When Nic goes into a coffee shop’s bathroom stall, pulls up his sleeve to find a vein covered by bruises all down his arm, he injects meth via needle. Whether he collapses or willingly lays down his head, the viewer feels a combination of both. Nic’s body is on full display in the bottom window of the bathroom stall. Light from the near window shines on Nic the way the sunlight streams through stained glass windows and spotlights its parishioners in a Roman Catholic church. For a moment, he looks like a renaissance painting, “Sleeping Cupid” by Caravaggio (1608). He looks like a sacrilegious relic.

The subject of “Sleeping Cupid” lays across a black background and has been historically interpreted to signify the abandonment of worldly pleasures. For a moment, the audience thinks this is the moment Nic dies of an overdose, but he doesn’t.
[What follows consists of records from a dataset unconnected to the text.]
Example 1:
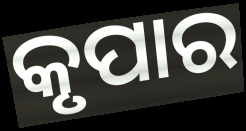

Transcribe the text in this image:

କୃପାର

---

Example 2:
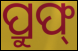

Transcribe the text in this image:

ପ୍ରୁଫ୍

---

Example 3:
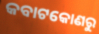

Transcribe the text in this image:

କବାଟକୋଣରୁ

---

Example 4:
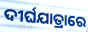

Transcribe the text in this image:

ଦୀର୍ଘଯାତ୍ରାରେ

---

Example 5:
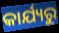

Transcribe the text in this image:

କାର୍ଯ୍ୟରୁ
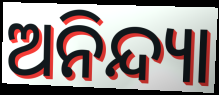
ଅନିନ୍ଦ୍ୟା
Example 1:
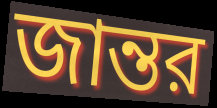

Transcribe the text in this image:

জান্তর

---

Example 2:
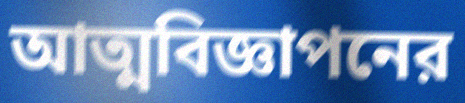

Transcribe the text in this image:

আত্মবিজ্ঞাপনের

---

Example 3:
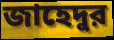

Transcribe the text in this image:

জাহেদুর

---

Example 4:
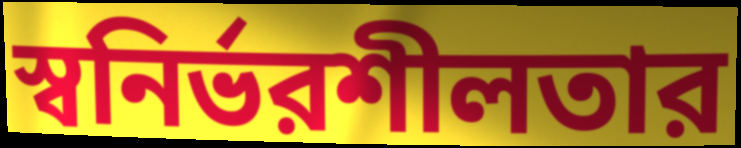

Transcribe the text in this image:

স্বনির্ভরশীলতার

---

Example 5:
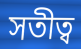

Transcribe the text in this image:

সতীত্ব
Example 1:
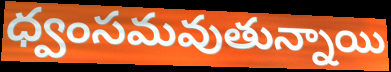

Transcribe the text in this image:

ధ్వంసమవుతున్నాయి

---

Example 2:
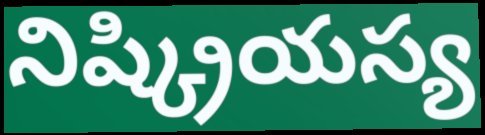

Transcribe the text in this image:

నిష్క్రియస్య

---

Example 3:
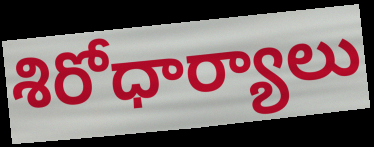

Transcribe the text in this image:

శిరోధార్యాలు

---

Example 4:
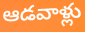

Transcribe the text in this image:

ఆడవాళ్లు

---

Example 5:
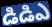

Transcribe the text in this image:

డిడిఎ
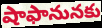
షాఫానునకు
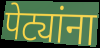
पेट्यांना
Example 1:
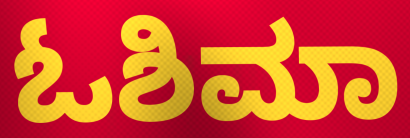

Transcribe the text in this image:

ಓಶಿಮಾ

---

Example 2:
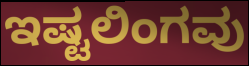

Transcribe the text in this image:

ಇಷ್ಟಲಿಂಗವು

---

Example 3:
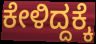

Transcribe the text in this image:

ಕೇಳಿದ್ದಕ್ಕೆ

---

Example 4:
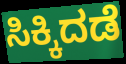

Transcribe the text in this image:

ಸಿಕ್ಕಿದಡೆ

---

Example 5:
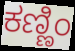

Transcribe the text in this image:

ಕಣ್ಣಿಂ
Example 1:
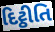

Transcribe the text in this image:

દિટ્ઠીતિ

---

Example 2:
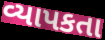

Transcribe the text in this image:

વ્યાપકતા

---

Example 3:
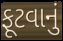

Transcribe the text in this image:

ફૂટવાનું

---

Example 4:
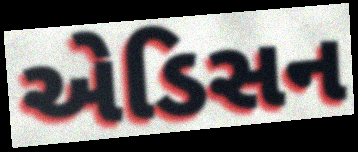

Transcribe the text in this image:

એડિસન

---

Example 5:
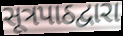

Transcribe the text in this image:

સૂત્રપાઠદ્વારા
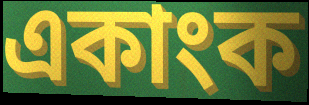
একাংক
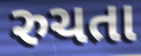
રુચતા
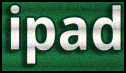
ipad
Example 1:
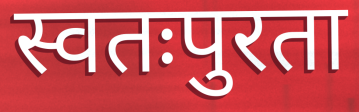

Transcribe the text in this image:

स्वतःपुरता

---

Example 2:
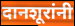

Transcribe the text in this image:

दानशूरांनी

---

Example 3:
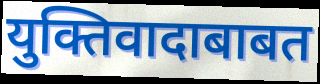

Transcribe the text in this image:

युक्तिवादाबाबत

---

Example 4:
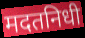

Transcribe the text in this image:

मदतनिधी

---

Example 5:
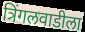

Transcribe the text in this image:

त्रिंगलवाडीला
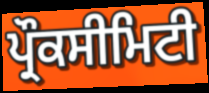
ਪ੍ਰੌਕਸੀਮਿਟੀ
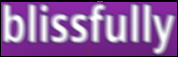
blissfully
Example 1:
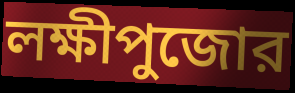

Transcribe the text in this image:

লক্ষীপুজোর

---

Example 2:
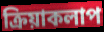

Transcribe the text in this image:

ক্রিয়াকলাপ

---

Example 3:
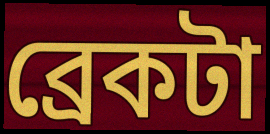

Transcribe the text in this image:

ব্রেকটা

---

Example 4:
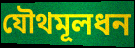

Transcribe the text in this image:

যৌথমূলধন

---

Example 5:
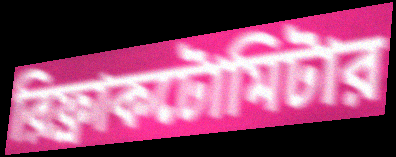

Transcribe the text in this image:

রিফ্রাকটোমিটার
The real Nic Sheff has been sober for eight years, since the events of the film. He told media outlets that after he wrote his first memoir about addiction and read his father’s memoir about his painful experience and love for his boy, he still relapsed.

As I sat in the movie theater during this scene, I heard an older woman audibly weeping. I wondered if someone she knew was one of the 72,000 Americans who died from a drug overdose in 2017 or one of the 20.1 million Americans over the age of 12 who struggle with addiction.

“Beautiful Boy” reaffirms that addiction doesn’t care about how much money you have, who your parents are or where you grow up.